Джек сидел верхом на бедре матери, когда я открыл дверь, опередив ее второй стук. Она выглядела несколько смущенной, переступая порог в мой кабинет. Справившись с собой и половчее перехватив сына, она представилась сама и представила Джека. Когда они входили в прихожую, я заметил какую-то неловкость в общем балансе матери и сына. Я мог бы отмахнуться от этого как от вполне объяснимой неловкости перед новым окружением, незнакомцем и неизвестностью того, что будет происходить. Однако это казалось чем-то более фундаментальным; в их парном движении был некий изначальный диссонанс.

Часто считается, что при наличии разрыва связи между ребенком и матерью именно со стороны матери не была обеспечена благоприятная среда, необходимая для установления связи. Это не всегда так, что было очевидно в случае со Сьюзен. Она искренне и с любовью обеспечивала комфорт, поддержку и внимание своему ребенку. Скорее это были травматические роды, которые послужили толчком, разделившим их при рождении. Последующая «ударная волна» нарушила их взаимную способность участвовать в самых интимных моментах друг друга, сближаться друг с другом и формировать взаимную привязанность.

В моем кабинете, пока его мать рассказывала о его симптомах и предстоящей процедуре, Джек осматривался. Соглашаясь с ее сомнениями и рассказывая ей о том, как я работаю, я одновременно настраивался на процесс «здесь и сейчас» ее сына. Проследив за его взглядом, я увидел, что он был заинтригован красочным набором игрушек, музыкальных инструментов, кукол и фигурок, которыми были заполнены полки над моим столом.
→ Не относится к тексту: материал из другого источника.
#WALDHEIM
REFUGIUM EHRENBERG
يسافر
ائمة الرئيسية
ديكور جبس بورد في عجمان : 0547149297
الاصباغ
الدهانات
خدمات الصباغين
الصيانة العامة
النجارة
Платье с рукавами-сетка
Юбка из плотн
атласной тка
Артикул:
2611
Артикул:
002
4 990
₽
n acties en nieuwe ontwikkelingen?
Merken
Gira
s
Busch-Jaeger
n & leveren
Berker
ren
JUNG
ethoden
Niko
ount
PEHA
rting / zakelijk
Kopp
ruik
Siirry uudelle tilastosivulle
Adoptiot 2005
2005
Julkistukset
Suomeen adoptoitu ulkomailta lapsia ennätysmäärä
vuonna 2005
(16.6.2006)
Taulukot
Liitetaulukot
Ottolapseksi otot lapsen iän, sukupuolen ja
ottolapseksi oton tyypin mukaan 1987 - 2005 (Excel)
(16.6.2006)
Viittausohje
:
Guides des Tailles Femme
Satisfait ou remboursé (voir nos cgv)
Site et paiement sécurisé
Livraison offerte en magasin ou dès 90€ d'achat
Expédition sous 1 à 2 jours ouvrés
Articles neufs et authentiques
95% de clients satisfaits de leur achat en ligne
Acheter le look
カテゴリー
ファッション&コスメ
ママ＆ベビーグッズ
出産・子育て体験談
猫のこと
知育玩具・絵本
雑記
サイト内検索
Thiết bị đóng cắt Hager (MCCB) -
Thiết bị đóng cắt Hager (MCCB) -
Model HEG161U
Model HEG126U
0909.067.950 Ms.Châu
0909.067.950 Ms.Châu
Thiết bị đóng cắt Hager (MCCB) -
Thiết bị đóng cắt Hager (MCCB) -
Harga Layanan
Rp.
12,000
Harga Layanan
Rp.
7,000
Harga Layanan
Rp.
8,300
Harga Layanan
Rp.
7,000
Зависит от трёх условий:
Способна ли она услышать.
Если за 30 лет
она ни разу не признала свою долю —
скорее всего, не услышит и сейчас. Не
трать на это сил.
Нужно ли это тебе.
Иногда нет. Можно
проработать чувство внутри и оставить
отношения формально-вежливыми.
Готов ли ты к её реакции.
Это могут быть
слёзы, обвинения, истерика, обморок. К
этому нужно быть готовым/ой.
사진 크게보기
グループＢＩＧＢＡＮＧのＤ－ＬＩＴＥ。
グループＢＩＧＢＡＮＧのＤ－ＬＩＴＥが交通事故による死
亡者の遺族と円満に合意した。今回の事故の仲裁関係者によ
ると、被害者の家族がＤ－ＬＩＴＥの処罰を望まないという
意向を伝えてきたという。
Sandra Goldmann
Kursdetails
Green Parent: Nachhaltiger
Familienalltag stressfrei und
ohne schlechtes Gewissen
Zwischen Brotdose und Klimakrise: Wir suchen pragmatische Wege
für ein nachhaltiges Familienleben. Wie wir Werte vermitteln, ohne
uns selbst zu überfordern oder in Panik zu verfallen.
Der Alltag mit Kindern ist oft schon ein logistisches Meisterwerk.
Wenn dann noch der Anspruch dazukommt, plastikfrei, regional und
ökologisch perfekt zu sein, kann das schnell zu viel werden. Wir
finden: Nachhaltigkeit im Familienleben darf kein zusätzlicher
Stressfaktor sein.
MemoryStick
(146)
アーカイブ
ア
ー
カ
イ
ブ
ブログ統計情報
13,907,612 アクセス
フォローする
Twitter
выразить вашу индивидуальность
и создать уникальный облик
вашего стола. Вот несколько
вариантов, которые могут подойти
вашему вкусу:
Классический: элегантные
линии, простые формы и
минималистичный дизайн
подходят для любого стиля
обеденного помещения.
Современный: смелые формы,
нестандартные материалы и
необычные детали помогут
Я выбрал бирюзовую погремушку из тыквы-горлянки и начал медленно потряхивать ею, чтобы семена в ней зашуршали. Стараясь вовлечь в ритм погремушки ребенка и его маму, я посмотрел в глаза Джеку и позвал его по имени.

– Привет, Джек, – произнес я в такт погремушке.



Джек неуверенно потянулся к погремушке, и я медленно протянул руку, чтобы вручить ему рукоятку погремушки. В ответ на мою пробную инициативу он отстранился.



Затем он снова потянулся к погремушке открытой ладонью, но, только прикоснувшись к ней, оттолкнул ее и повернулся к матери, слабо и горестно вскрикнув.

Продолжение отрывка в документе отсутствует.